Start of Entries provided

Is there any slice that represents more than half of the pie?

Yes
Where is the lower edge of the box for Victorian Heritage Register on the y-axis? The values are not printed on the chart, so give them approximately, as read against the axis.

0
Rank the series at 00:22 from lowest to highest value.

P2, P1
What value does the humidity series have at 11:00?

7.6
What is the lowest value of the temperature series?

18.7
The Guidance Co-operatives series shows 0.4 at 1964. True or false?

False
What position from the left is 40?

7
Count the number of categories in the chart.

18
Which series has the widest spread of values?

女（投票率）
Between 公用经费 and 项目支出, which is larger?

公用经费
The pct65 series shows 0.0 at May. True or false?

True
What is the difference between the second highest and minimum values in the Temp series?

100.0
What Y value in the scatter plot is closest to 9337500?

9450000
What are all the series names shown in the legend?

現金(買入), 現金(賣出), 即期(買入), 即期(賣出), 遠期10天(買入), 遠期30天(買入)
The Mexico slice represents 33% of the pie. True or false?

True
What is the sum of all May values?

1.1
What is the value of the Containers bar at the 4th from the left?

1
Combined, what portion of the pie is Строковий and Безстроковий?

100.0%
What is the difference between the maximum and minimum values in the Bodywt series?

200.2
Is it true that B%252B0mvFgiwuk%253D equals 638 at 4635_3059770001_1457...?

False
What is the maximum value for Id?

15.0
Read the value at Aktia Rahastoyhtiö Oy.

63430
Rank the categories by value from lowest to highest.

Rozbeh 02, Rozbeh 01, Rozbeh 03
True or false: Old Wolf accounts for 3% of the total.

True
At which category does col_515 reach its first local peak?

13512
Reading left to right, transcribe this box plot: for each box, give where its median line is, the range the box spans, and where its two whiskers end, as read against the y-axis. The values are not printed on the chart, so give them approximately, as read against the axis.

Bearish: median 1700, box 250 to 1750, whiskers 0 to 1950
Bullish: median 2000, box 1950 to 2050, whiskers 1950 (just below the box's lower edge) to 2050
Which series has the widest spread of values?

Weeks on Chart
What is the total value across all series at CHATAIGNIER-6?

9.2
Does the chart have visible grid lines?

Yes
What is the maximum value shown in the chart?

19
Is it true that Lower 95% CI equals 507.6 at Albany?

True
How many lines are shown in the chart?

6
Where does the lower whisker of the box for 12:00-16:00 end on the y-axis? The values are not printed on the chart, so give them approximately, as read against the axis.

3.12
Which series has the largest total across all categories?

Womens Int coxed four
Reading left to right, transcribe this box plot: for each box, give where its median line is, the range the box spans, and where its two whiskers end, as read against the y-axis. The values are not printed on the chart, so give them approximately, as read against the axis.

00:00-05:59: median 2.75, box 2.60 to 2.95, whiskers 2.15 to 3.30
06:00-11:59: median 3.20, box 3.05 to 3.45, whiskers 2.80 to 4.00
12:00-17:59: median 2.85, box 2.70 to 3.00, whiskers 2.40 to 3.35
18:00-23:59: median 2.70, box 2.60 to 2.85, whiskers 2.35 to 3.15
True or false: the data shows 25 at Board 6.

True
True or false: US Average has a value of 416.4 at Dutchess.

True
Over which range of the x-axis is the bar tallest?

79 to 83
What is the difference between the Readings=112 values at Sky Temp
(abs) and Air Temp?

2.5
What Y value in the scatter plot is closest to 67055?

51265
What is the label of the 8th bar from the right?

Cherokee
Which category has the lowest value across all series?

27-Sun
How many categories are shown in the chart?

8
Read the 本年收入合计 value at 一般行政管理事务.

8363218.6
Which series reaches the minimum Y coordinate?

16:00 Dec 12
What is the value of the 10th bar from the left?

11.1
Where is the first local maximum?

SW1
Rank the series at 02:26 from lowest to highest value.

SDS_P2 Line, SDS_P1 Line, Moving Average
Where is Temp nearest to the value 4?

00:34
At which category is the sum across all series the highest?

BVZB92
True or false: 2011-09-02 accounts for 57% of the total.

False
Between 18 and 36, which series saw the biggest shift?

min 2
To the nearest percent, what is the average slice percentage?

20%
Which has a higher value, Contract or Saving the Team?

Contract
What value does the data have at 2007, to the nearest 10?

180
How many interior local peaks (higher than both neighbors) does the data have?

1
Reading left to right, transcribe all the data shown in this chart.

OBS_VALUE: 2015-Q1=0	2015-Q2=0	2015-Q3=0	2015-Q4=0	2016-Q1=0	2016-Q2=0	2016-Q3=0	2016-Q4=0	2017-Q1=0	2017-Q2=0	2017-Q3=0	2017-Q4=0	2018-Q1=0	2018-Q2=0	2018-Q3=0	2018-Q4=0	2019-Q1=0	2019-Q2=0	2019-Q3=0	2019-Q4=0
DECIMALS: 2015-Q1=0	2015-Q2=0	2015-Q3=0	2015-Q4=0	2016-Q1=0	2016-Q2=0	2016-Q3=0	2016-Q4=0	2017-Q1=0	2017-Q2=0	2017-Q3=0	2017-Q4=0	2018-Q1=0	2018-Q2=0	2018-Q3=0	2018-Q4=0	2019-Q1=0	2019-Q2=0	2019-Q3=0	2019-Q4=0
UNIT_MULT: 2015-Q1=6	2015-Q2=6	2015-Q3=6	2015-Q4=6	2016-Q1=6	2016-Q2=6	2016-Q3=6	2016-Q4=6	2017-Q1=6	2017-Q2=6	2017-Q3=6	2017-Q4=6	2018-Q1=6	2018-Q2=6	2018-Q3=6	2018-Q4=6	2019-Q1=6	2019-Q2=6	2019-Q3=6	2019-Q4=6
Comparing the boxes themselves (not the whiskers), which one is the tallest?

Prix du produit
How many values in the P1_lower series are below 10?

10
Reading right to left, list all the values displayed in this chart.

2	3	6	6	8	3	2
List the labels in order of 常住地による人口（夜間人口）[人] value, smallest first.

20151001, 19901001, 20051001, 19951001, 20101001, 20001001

End of Entries provided

> **Problem description**
Put the lines above into a numbered list, starting at the first line and ending at the line that contains "What position from the left is 40?", with both of those lines included and any blank lines left out.

> **Solved exercise**
1. Is there any slice that represents more than half of the pie?
2. Yes
3. Where is the lower edge of the box for Victorian Heritage Register on the y-axis? The values are not printed on the chart, so give them approximately, as read against the axis.
4. 0
5. Rank the series at 00:22 from lowest to highest value.
6. P2, P1
7. What value does the humidity series have at 11:00?
8. 7.6
9. What is the lowest value of the temperature series?
10. 18.7
11. The Guidance Co-operatives series shows 0.4 at 1964. True or false?
12. False
13. What position from the left is 40?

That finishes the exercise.